#### Supplied data ####
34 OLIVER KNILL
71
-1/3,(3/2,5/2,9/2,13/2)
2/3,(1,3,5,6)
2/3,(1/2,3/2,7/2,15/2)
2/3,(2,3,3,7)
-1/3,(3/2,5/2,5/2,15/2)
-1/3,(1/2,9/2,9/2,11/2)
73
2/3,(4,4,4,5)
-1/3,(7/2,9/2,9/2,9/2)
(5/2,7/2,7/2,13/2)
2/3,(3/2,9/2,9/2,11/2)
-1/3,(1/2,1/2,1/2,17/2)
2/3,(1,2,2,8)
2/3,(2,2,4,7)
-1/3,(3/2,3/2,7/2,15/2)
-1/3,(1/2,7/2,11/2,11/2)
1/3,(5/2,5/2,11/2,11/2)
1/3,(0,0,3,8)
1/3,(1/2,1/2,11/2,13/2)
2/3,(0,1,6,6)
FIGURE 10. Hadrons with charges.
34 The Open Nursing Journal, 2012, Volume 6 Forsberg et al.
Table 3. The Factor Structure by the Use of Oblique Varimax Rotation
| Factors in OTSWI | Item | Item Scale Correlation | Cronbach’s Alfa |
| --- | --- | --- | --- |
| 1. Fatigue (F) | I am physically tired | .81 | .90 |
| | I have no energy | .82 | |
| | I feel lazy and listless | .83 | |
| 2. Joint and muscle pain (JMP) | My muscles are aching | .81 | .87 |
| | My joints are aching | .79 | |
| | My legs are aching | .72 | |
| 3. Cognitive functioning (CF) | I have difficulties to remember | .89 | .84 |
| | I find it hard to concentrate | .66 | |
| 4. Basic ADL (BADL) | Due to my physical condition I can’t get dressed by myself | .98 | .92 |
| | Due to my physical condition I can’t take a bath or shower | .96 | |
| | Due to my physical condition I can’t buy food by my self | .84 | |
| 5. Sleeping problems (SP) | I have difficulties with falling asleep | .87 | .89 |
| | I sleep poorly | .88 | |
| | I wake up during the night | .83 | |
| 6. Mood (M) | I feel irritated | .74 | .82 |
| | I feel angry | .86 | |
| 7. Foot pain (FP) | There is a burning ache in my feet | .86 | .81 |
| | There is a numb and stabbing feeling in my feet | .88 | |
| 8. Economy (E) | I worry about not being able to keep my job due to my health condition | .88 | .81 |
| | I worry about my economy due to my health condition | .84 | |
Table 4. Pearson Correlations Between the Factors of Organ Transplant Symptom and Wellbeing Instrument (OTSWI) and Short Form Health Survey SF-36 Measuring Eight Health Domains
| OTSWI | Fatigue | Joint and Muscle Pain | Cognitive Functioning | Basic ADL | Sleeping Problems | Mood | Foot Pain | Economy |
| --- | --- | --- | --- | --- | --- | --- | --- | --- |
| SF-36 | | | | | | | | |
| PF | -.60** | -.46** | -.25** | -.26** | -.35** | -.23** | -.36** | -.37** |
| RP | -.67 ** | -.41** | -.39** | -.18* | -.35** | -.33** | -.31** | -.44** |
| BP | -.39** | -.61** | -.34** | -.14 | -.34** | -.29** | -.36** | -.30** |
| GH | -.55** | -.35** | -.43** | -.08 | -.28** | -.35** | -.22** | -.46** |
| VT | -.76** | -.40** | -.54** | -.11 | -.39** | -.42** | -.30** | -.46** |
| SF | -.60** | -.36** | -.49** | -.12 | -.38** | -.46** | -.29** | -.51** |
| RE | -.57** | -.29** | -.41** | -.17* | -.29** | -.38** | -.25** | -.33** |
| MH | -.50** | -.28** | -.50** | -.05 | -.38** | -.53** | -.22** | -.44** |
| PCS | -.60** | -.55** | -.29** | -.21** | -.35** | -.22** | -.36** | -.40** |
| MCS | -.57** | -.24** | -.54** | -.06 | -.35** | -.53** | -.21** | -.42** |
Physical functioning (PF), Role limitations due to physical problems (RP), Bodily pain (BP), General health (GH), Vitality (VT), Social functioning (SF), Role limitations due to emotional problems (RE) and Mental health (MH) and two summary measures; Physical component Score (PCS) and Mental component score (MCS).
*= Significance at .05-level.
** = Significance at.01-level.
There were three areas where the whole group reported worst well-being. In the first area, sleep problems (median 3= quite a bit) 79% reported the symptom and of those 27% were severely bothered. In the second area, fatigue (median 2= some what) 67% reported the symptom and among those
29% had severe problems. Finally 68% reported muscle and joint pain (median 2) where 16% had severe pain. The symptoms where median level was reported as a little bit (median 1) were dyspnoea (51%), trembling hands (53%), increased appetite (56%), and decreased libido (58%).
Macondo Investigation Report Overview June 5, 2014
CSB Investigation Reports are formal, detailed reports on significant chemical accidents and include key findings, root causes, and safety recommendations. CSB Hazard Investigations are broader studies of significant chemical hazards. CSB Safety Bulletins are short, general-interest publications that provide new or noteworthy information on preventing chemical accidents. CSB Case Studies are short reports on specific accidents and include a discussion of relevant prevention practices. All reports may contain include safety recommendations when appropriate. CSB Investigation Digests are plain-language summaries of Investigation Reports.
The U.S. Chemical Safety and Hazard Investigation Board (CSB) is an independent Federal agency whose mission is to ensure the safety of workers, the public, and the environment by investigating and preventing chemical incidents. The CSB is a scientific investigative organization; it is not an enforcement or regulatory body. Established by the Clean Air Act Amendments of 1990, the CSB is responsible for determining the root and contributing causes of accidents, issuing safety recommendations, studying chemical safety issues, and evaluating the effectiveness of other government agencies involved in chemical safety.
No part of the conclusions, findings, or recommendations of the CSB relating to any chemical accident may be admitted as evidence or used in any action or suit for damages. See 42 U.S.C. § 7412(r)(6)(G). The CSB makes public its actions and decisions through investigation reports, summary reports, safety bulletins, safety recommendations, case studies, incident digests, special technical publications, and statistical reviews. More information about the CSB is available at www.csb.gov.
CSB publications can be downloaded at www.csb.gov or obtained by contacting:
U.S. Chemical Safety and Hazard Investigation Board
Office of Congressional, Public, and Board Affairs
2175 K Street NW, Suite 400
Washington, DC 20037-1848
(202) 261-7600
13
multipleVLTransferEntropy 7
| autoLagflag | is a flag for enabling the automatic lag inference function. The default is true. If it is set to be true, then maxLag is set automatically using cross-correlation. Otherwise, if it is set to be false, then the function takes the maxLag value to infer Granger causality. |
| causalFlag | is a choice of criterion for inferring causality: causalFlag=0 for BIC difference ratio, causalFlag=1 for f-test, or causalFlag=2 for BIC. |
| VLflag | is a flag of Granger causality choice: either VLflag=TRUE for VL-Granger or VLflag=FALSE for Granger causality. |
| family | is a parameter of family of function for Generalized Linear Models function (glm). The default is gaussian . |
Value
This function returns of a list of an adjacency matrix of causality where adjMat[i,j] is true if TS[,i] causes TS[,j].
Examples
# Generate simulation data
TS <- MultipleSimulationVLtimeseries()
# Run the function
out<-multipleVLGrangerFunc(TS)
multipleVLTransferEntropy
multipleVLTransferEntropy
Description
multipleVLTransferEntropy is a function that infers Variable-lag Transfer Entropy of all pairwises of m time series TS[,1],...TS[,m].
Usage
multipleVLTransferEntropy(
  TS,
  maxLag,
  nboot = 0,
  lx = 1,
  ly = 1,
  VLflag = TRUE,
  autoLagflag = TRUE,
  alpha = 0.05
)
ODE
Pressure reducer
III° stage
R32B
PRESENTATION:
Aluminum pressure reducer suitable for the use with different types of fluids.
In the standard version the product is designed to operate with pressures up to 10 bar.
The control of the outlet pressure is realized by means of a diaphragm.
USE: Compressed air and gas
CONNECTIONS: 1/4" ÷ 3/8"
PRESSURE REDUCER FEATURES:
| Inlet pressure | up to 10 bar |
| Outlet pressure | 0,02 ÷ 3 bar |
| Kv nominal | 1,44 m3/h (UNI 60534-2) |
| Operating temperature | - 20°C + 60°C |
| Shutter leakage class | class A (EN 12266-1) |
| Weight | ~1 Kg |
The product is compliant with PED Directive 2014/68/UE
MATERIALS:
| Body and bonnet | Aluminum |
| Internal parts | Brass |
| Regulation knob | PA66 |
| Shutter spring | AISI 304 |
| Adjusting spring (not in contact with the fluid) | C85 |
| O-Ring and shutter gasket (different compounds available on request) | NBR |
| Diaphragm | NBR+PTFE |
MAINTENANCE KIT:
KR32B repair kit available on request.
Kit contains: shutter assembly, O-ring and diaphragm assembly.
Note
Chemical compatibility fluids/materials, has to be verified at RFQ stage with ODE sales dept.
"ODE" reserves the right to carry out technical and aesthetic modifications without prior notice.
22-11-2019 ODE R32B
####
■ **What this task involves**
Find each line in the records holding the string "Aluminum" and show it.

■ **Exercise answer**
Aluminum pressure reducer suitable for the use with different types of fluids.
| Body and bonnet | Aluminum |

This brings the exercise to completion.